To do this first copy the contents of the report directory to a new directory in the public_html directory of the “researcher” account
sudo mkdir /home/researcher/public_html/shigella
sudo cp * /home/researcher/public_html/shigella/
sudo chmod 755 /home/researcher/public_html/shigella/*
You can now view the report by navigating to your GVL instance and clicking on the public_html option and then selecting your directory that you just created and moved the report data to.
Have a look through the report. You will see the full range of outputs generated by Nullarbor. If you have run the full sample dataset, you will see the result of poor quality input sequence, as well as the results that are generated by using data that are of good quality. Have a play with the data and with the results generated and see what Nullarbor can do.

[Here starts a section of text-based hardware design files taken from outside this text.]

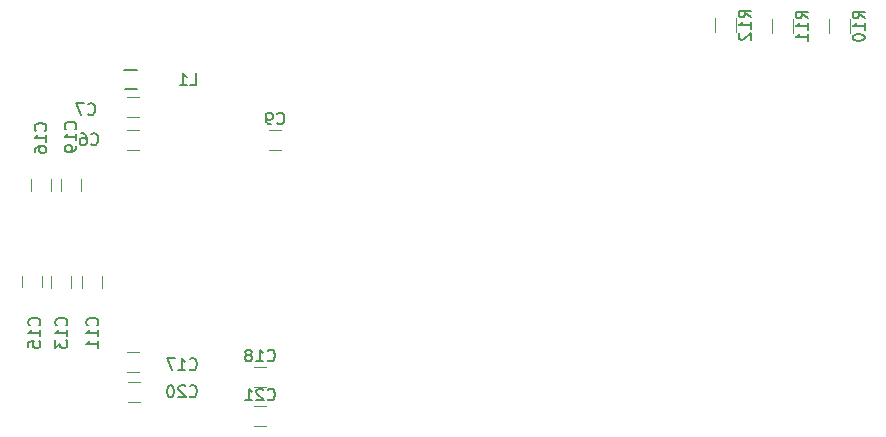
<source format=gbr>
G04 #@! TF.FileFunction,Legend,Bot*
%FSLAX46Y46*%
G04 Gerber Fmt 4.6, Leading zero omitted, Abs format (unit mm)*
G04 Created by KiCad (PCBNEW 4.0.7-e2-6376~58~ubuntu16.04.1) date Tue Apr 16 15:45:19 2019*
%MOMM*%
%LPD*%
G01*
G04 APERTURE LIST*
%ADD10C,0.100000*%
%ADD11C,0.120000*%
%ADD12C,0.150000*%
G04 APERTURE END LIST*
D10*
D11*
X103001767Y-101247891D02*
X104001767Y-101247891D01*
X104001767Y-102947891D02*
X103001767Y-102947891D01*
X103001767Y-98464000D02*
X104001767Y-98464000D01*
X104001767Y-100164000D02*
X103001767Y-100164000D01*
X115070000Y-101258000D02*
X116070000Y-101258000D01*
X116070000Y-102958000D02*
X115070000Y-102958000D01*
X100901438Y-113628208D02*
X100901438Y-114628208D01*
X99201438Y-114628208D02*
X99201438Y-113628208D01*
X98276326Y-113628208D02*
X98276326Y-114628208D01*
X96576326Y-114628208D02*
X96576326Y-113628208D01*
X95821438Y-113608208D02*
X95821438Y-114608208D01*
X94121438Y-114608208D02*
X94121438Y-113608208D01*
X96608000Y-105438000D02*
X96608000Y-106438000D01*
X94908000Y-106438000D02*
X94908000Y-105438000D01*
X104033002Y-121771001D02*
X103033002Y-121771001D01*
X103033002Y-120071001D02*
X104033002Y-120071001D01*
X113800000Y-121324000D02*
X114800000Y-121324000D01*
X114800000Y-123024000D02*
X113800000Y-123024000D01*
X99148000Y-105418000D02*
X99148000Y-106418000D01*
X97448000Y-106418000D02*
X97448000Y-105418000D01*
X104132000Y-124294000D02*
X103132000Y-124294000D01*
X103132000Y-122594000D02*
X104132000Y-122594000D01*
X113800000Y-124626000D02*
X114800000Y-124626000D01*
X114800000Y-126326000D02*
X113800000Y-126326000D01*
D12*
X103913940Y-97828100D02*
X102862380Y-97828100D01*
X102811580Y-96227900D02*
X103863140Y-96227900D01*
D11*
X162442000Y-91865974D02*
X162442000Y-93065974D01*
X164202000Y-93065974D02*
X164202000Y-91865974D01*
X157616000Y-91865974D02*
X157616000Y-93065974D01*
X159376000Y-93065974D02*
X159376000Y-91865974D01*
X152790000Y-91785974D02*
X152790000Y-92985974D01*
X154550000Y-92985974D02*
X154550000Y-91785974D01*
D12*
X99988666Y-102465143D02*
X100036285Y-102512762D01*
X100179142Y-102560381D01*
X100274380Y-102560381D01*
X100417238Y-102512762D01*
X100512476Y-102417524D01*
X100560095Y-102322286D01*
X100607714Y-102131810D01*
X100607714Y-101988952D01*
X100560095Y-101798476D01*
X100512476Y-101703238D01*
X100417238Y-101608000D01*
X100274380Y-101560381D01*
X100179142Y-101560381D01*
X100036285Y-101608000D01*
X99988666Y-101655619D01*
X99131523Y-101560381D02*
X99322000Y-101560381D01*
X99417238Y-101608000D01*
X99464857Y-101655619D01*
X99560095Y-101798476D01*
X99607714Y-101988952D01*
X99607714Y-102369905D01*
X99560095Y-102465143D01*
X99512476Y-102512762D01*
X99417238Y-102560381D01*
X99226761Y-102560381D01*
X99131523Y-102512762D01*
X99083904Y-102465143D01*
X99036285Y-102369905D01*
X99036285Y-102131810D01*
X99083904Y-102036571D01*
X99131523Y-101988952D01*
X99226761Y-101941333D01*
X99417238Y-101941333D01*
X99512476Y-101988952D01*
X99560095Y-102036571D01*
X99607714Y-102131810D01*
X99734666Y-99925143D02*
X99782285Y-99972762D01*
X99925142Y-100020381D01*
X100020380Y-100020381D01*
X100163238Y-99972762D01*
X100258476Y-99877524D01*
X100306095Y-99782286D01*
X100353714Y-99591810D01*
X100353714Y-99448952D01*
X100306095Y-99258476D01*
X100258476Y-99163238D01*
X100163238Y-99068000D01*
X100020380Y-99020381D01*
X99925142Y-99020381D01*
X99782285Y-99068000D01*
X99734666Y-99115619D01*
X99401333Y-99020381D02*
X98734666Y-99020381D01*
X99163238Y-100020381D01*
X115736666Y-100715143D02*
X115784285Y-100762762D01*
X115927142Y-100810381D01*
X116022380Y-100810381D01*
X116165238Y-100762762D01*
X116260476Y-100667524D01*
X116308095Y-100572286D01*
X116355714Y-100381810D01*
X116355714Y-100238952D01*
X116308095Y-100048476D01*
X116260476Y-99953238D01*
X116165238Y-99858000D01*
X116022380Y-99810381D01*
X115927142Y-99810381D01*
X115784285Y-99858000D01*
X115736666Y-99905619D01*
X115260476Y-100810381D02*
X115070000Y-100810381D01*
X114974761Y-100762762D01*
X114927142Y-100715143D01*
X114831904Y-100572286D01*
X114784285Y-100381810D01*
X114784285Y-100000857D01*
X114831904Y-99905619D01*
X114879523Y-99858000D01*
X114974761Y-99810381D01*
X115165238Y-99810381D01*
X115260476Y-99858000D01*
X115308095Y-99905619D01*
X115355714Y-100000857D01*
X115355714Y-100238952D01*
X115308095Y-100334190D01*
X115260476Y-100381810D01*
X115165238Y-100429429D01*
X114974761Y-100429429D01*
X114879523Y-100381810D01*
X114831904Y-100334190D01*
X114784285Y-100238952D01*
X100493693Y-117803351D02*
X100541312Y-117755732D01*
X100588931Y-117612875D01*
X100588931Y-117517637D01*
X100541312Y-117374779D01*
X100446074Y-117279541D01*
X100350836Y-117231922D01*
X100160360Y-117184303D01*
X100017502Y-117184303D01*
X99827026Y-117231922D01*
X99731788Y-117279541D01*
X99636550Y-117374779D01*
X99588931Y-117517637D01*
X99588931Y-117612875D01*
X99636550Y-117755732D01*
X99684169Y-117803351D01*
X100588931Y-118755732D02*
X100588931Y-118184303D01*
X100588931Y-118470017D02*
X99588931Y-118470017D01*
X99731788Y-118374779D01*
X99827026Y-118279541D01*
X99874645Y-118184303D01*
X100588931Y-119708113D02*
X100588931Y-119136684D01*
X100588931Y-119422398D02*
X99588931Y-119422398D01*
X99731788Y-119327160D01*
X99827026Y-119231922D01*
X99874645Y-119136684D01*
X97868581Y-117803351D02*
X97916200Y-117755732D01*
X97963819Y-117612875D01*
X97963819Y-117517637D01*
X97916200Y-117374779D01*
X97820962Y-117279541D01*
X97725724Y-117231922D01*
X97535248Y-117184303D01*
X97392390Y-117184303D01*
X97201914Y-117231922D01*
X97106676Y-117279541D01*
X97011438Y-117374779D01*
X96963819Y-117517637D01*
X96963819Y-117612875D01*
X97011438Y-117755732D01*
X97059057Y-117803351D01*
X97963819Y-118755732D02*
X97963819Y-118184303D01*
X97963819Y-118470017D02*
X96963819Y-118470017D01*
X97106676Y-118374779D01*
X97201914Y-118279541D01*
X97249533Y-118184303D01*
X96963819Y-119089065D02*
X96963819Y-119708113D01*
X97344771Y-119374779D01*
X97344771Y-119517637D01*
X97392390Y-119612875D01*
X97440009Y-119660494D01*
X97535248Y-119708113D01*
X97773343Y-119708113D01*
X97868581Y-119660494D01*
X97916200Y-119612875D01*
X97963819Y-119517637D01*
X97963819Y-119231922D01*
X97916200Y-119136684D01*
X97868581Y-119089065D01*
X95582581Y-117803351D02*
X95630200Y-117755732D01*
X95677819Y-117612875D01*
X95677819Y-117517637D01*
X95630200Y-117374779D01*
X95534962Y-117279541D01*
X95439724Y-117231922D01*
X95249248Y-117184303D01*
X95106390Y-117184303D01*
X94915914Y-117231922D01*
X94820676Y-117279541D01*
X94725438Y-117374779D01*
X94677819Y-117517637D01*
X94677819Y-117612875D01*
X94725438Y-117755732D01*
X94773057Y-117803351D01*
X95677819Y-118755732D02*
X95677819Y-118184303D01*
X95677819Y-118470017D02*
X94677819Y-118470017D01*
X94820676Y-118374779D01*
X94915914Y-118279541D01*
X94963533Y-118184303D01*
X94677819Y-119660494D02*
X94677819Y-119184303D01*
X95154009Y-119136684D01*
X95106390Y-119184303D01*
X95058771Y-119279541D01*
X95058771Y-119517637D01*
X95106390Y-119612875D01*
X95154009Y-119660494D01*
X95249248Y-119708113D01*
X95487343Y-119708113D01*
X95582581Y-119660494D01*
X95630200Y-119612875D01*
X95677819Y-119517637D01*
X95677819Y-119279541D01*
X95630200Y-119184303D01*
X95582581Y-119136684D01*
X96115143Y-101322145D02*
X96162762Y-101274526D01*
X96210381Y-101131669D01*
X96210381Y-101036431D01*
X96162762Y-100893573D01*
X96067524Y-100798335D01*
X95972286Y-100750716D01*
X95781810Y-100703097D01*
X95638952Y-100703097D01*
X95448476Y-100750716D01*
X95353238Y-100798335D01*
X95258000Y-100893573D01*
X95210381Y-101036431D01*
X95210381Y-101131669D01*
X95258000Y-101274526D01*
X95305619Y-101322145D01*
X96210381Y-102274526D02*
X96210381Y-101703097D01*
X96210381Y-101988811D02*
X95210381Y-101988811D01*
X95353238Y-101893573D01*
X95448476Y-101798335D01*
X95496095Y-101703097D01*
X95210381Y-103131669D02*
X95210381Y-102941192D01*
X95258000Y-102845954D01*
X95305619Y-102798335D01*
X95448476Y-102703097D01*
X95638952Y-102655478D01*
X96019905Y-102655478D01*
X96115143Y-102703097D01*
X96162762Y-102750716D01*
X96210381Y-102845954D01*
X96210381Y-103036431D01*
X96162762Y-103131669D01*
X96115143Y-103179288D01*
X96019905Y-103226907D01*
X95781810Y-103226907D01*
X95686571Y-103179288D01*
X95638952Y-103131669D01*
X95591333Y-103036431D01*
X95591333Y-102845954D01*
X95638952Y-102750716D01*
X95686571Y-102703097D01*
X95781810Y-102655478D01*
X108338857Y-121515143D02*
X108386476Y-121562762D01*
X108529333Y-121610381D01*
X108624571Y-121610381D01*
X108767429Y-121562762D01*
X108862667Y-121467524D01*
X108910286Y-121372286D01*
X108957905Y-121181810D01*
X108957905Y-121038952D01*
X108910286Y-120848476D01*
X108862667Y-120753238D01*
X108767429Y-120658000D01*
X108624571Y-120610381D01*
X108529333Y-120610381D01*
X108386476Y-120658000D01*
X108338857Y-120705619D01*
X107386476Y-121610381D02*
X107957905Y-121610381D01*
X107672191Y-121610381D02*
X107672191Y-120610381D01*
X107767429Y-120753238D01*
X107862667Y-120848476D01*
X107957905Y-120896095D01*
X107053143Y-120610381D02*
X106386476Y-120610381D01*
X106815048Y-121610381D01*
X114942857Y-120781143D02*
X114990476Y-120828762D01*
X115133333Y-120876381D01*
X115228571Y-120876381D01*
X115371429Y-120828762D01*
X115466667Y-120733524D01*
X115514286Y-120638286D01*
X115561905Y-120447810D01*
X115561905Y-120304952D01*
X115514286Y-120114476D01*
X115466667Y-120019238D01*
X115371429Y-119924000D01*
X115228571Y-119876381D01*
X115133333Y-119876381D01*
X114990476Y-119924000D01*
X114942857Y-119971619D01*
X113990476Y-120876381D02*
X114561905Y-120876381D01*
X114276191Y-120876381D02*
X114276191Y-119876381D01*
X114371429Y-120019238D01*
X114466667Y-120114476D01*
X114561905Y-120162095D01*
X113419048Y-120304952D02*
X113514286Y-120257333D01*
X113561905Y-120209714D01*
X113609524Y-120114476D01*
X113609524Y-120066857D01*
X113561905Y-119971619D01*
X113514286Y-119924000D01*
X113419048Y-119876381D01*
X113228571Y-119876381D01*
X113133333Y-119924000D01*
X113085714Y-119971619D01*
X113038095Y-120066857D01*
X113038095Y-120114476D01*
X113085714Y-120209714D01*
X113133333Y-120257333D01*
X113228571Y-120304952D01*
X113419048Y-120304952D01*
X113514286Y-120352571D01*
X113561905Y-120400190D01*
X113609524Y-120495429D01*
X113609524Y-120685905D01*
X113561905Y-120781143D01*
X113514286Y-120828762D01*
X113419048Y-120876381D01*
X113228571Y-120876381D01*
X113133333Y-120828762D01*
X113085714Y-120781143D01*
X113038095Y-120685905D01*
X113038095Y-120495429D01*
X113085714Y-120400190D01*
X113133333Y-120352571D01*
X113228571Y-120304952D01*
X98655143Y-101211143D02*
X98702762Y-101163524D01*
X98750381Y-101020667D01*
X98750381Y-100925429D01*
X98702762Y-100782571D01*
X98607524Y-100687333D01*
X98512286Y-100639714D01*
X98321810Y-100592095D01*
X98178952Y-100592095D01*
X97988476Y-100639714D01*
X97893238Y-100687333D01*
X97798000Y-100782571D01*
X97750381Y-100925429D01*
X97750381Y-101020667D01*
X97798000Y-101163524D01*
X97845619Y-101211143D01*
X98750381Y-102163524D02*
X98750381Y-101592095D01*
X98750381Y-101877809D02*
X97750381Y-101877809D01*
X97893238Y-101782571D01*
X97988476Y-101687333D01*
X98036095Y-101592095D01*
X98750381Y-102639714D02*
X98750381Y-102830190D01*
X98702762Y-102925429D01*
X98655143Y-102973048D01*
X98512286Y-103068286D01*
X98321810Y-103115905D01*
X97940857Y-103115905D01*
X97845619Y-103068286D01*
X97798000Y-103020667D01*
X97750381Y-102925429D01*
X97750381Y-102734952D01*
X97798000Y-102639714D01*
X97845619Y-102592095D01*
X97940857Y-102544476D01*
X98178952Y-102544476D01*
X98274190Y-102592095D01*
X98321810Y-102639714D01*
X98369429Y-102734952D01*
X98369429Y-102925429D01*
X98321810Y-103020667D01*
X98274190Y-103068286D01*
X98178952Y-103115905D01*
X108338857Y-123801143D02*
X108386476Y-123848762D01*
X108529333Y-123896381D01*
X108624571Y-123896381D01*
X108767429Y-123848762D01*
X108862667Y-123753524D01*
X108910286Y-123658286D01*
X108957905Y-123467810D01*
X108957905Y-123324952D01*
X108910286Y-123134476D01*
X108862667Y-123039238D01*
X108767429Y-122944000D01*
X108624571Y-122896381D01*
X108529333Y-122896381D01*
X108386476Y-122944000D01*
X108338857Y-122991619D01*
X107957905Y-122991619D02*
X107910286Y-122944000D01*
X107815048Y-122896381D01*
X107576952Y-122896381D01*
X107481714Y-122944000D01*
X107434095Y-122991619D01*
X107386476Y-123086857D01*
X107386476Y-123182095D01*
X107434095Y-123324952D01*
X108005524Y-123896381D01*
X107386476Y-123896381D01*
X106767429Y-122896381D02*
X106672190Y-122896381D01*
X106576952Y-122944000D01*
X106529333Y-122991619D01*
X106481714Y-123086857D01*
X106434095Y-123277333D01*
X106434095Y-123515429D01*
X106481714Y-123705905D01*
X106529333Y-123801143D01*
X106576952Y-123848762D01*
X106672190Y-123896381D01*
X106767429Y-123896381D01*
X106862667Y-123848762D01*
X106910286Y-123801143D01*
X106957905Y-123705905D01*
X107005524Y-123515429D01*
X107005524Y-123277333D01*
X106957905Y-123086857D01*
X106910286Y-122991619D01*
X106862667Y-122944000D01*
X106767429Y-122896381D01*
X114942857Y-124083143D02*
X114990476Y-124130762D01*
X115133333Y-124178381D01*
X115228571Y-124178381D01*
X115371429Y-124130762D01*
X115466667Y-124035524D01*
X115514286Y-123940286D01*
X115561905Y-123749810D01*
X115561905Y-123606952D01*
X115514286Y-123416476D01*
X115466667Y-123321238D01*
X115371429Y-123226000D01*
X115228571Y-123178381D01*
X115133333Y-123178381D01*
X114990476Y-123226000D01*
X114942857Y-123273619D01*
X114561905Y-123273619D02*
X114514286Y-123226000D01*
X114419048Y-123178381D01*
X114180952Y-123178381D01*
X114085714Y-123226000D01*
X114038095Y-123273619D01*
X113990476Y-123368857D01*
X113990476Y-123464095D01*
X114038095Y-123606952D01*
X114609524Y-124178381D01*
X113990476Y-124178381D01*
X113038095Y-124178381D02*
X113609524Y-124178381D01*
X113323810Y-124178381D02*
X113323810Y-123178381D01*
X113419048Y-123321238D01*
X113514286Y-123416476D01*
X113609524Y-123464095D01*
X108355426Y-97480381D02*
X108831617Y-97480381D01*
X108831617Y-96480381D01*
X107498283Y-97480381D02*
X108069712Y-97480381D01*
X107783998Y-97480381D02*
X107783998Y-96480381D01*
X107879236Y-96623238D01*
X107974474Y-96718476D01*
X108069712Y-96766095D01*
X165474381Y-91823117D02*
X164998190Y-91489783D01*
X165474381Y-91251688D02*
X164474381Y-91251688D01*
X164474381Y-91632641D01*
X164522000Y-91727879D01*
X164569619Y-91775498D01*
X164664857Y-91823117D01*
X164807714Y-91823117D01*
X164902952Y-91775498D01*
X164950571Y-91727879D01*
X164998190Y-91632641D01*
X164998190Y-91251688D01*
X165474381Y-92775498D02*
X165474381Y-92204069D01*
X165474381Y-92489783D02*
X164474381Y-92489783D01*
X164617238Y-92394545D01*
X164712476Y-92299307D01*
X164760095Y-92204069D01*
X164474381Y-93394545D02*
X164474381Y-93489784D01*
X164522000Y-93585022D01*
X164569619Y-93632641D01*
X164664857Y-93680260D01*
X164855333Y-93727879D01*
X165093429Y-93727879D01*
X165283905Y-93680260D01*
X165379143Y-93632641D01*
X165426762Y-93585022D01*
X165474381Y-93489784D01*
X165474381Y-93394545D01*
X165426762Y-93299307D01*
X165379143Y-93251688D01*
X165283905Y-93204069D01*
X165093429Y-93156450D01*
X164855333Y-93156450D01*
X164664857Y-93204069D01*
X164569619Y-93251688D01*
X164522000Y-93299307D01*
X164474381Y-93394545D01*
X160648381Y-91823117D02*
X160172190Y-91489783D01*
X160648381Y-91251688D02*
X159648381Y-91251688D01*
X159648381Y-91632641D01*
X159696000Y-91727879D01*
X159743619Y-91775498D01*
X159838857Y-91823117D01*
X159981714Y-91823117D01*
X160076952Y-91775498D01*
X160124571Y-91727879D01*
X160172190Y-91632641D01*
X160172190Y-91251688D01*
X160648381Y-92775498D02*
X160648381Y-92204069D01*
X160648381Y-92489783D02*
X159648381Y-92489783D01*
X159791238Y-92394545D01*
X159886476Y-92299307D01*
X159934095Y-92204069D01*
X160648381Y-93727879D02*
X160648381Y-93156450D01*
X160648381Y-93442164D02*
X159648381Y-93442164D01*
X159791238Y-93346926D01*
X159886476Y-93251688D01*
X159934095Y-93156450D01*
X155822381Y-91743117D02*
X155346190Y-91409783D01*
X155822381Y-91171688D02*
X154822381Y-91171688D01*
X154822381Y-91552641D01*
X154870000Y-91647879D01*
X154917619Y-91695498D01*
X155012857Y-91743117D01*
X155155714Y-91743117D01*
X155250952Y-91695498D01*
X155298571Y-91647879D01*
X155346190Y-91552641D01*
X155346190Y-91171688D01*
X155822381Y-92695498D02*
X155822381Y-92124069D01*
X155822381Y-92409783D02*
X154822381Y-92409783D01*
X154965238Y-92314545D01*
X155060476Y-92219307D01*
X155108095Y-92124069D01*
X154917619Y-93076450D02*
X154870000Y-93124069D01*
X154822381Y-93219307D01*
X154822381Y-93457403D01*
X154870000Y-93552641D01*
X154917619Y-93600260D01*
X155012857Y-93647879D01*
X155108095Y-93647879D01*
X155250952Y-93600260D01*
X155822381Y-93028831D01*
X155822381Y-93647879D01*
M02*

</source>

Finally, if you have analysed the larger selection of isolates, you should see that you have a group of samples that are more closely related. When Nullarbor runs its variant calling, the selection of sites for inclusion in the SNP alignment is dependent upon a site being called at that position in all isolates in the collection. Clearly this means that as you add more samples, and as you add more distantly related samples, you will loose resolution within clusters. It might be that you want to look at the relationships of isolates within clusters, and so as a result you may want to recall the core SNPs for a subset of isolates and generate a new tree for those samples.
To do this using the Nullarbor-generated mapping data, identify the samples you want and navigate to the nullarbor directory. In this case we want to look at Samples1-12. To just recall the SNPs on these samples, you can issue the following command;
nohup snippy-core --prefix shigellaflexgroup Sample1/Sample1 Sample10/Sample10 Sample11/Sample11 Sample12/Sample12 Sample2/Sample2 Sample3/Sample3 Sample4/Sample4 Sample5/Sample5 Sample6/Sample6 Sample7/Sample7 Sample8/Sample8 Sample9/Sample9 &
This command gets Snippy to rerun the generation of the SNP alignment, just with this group. once complete, you can generate a new tree (to visualise independently) using;
FastTree -nt < shigellaflexgroup.aln > shigellaflextre.tre
Hopefully this tutorial has given you an idea of how powerful Nullarbor is for examining a set of isolates. Please let us know if you have any questions.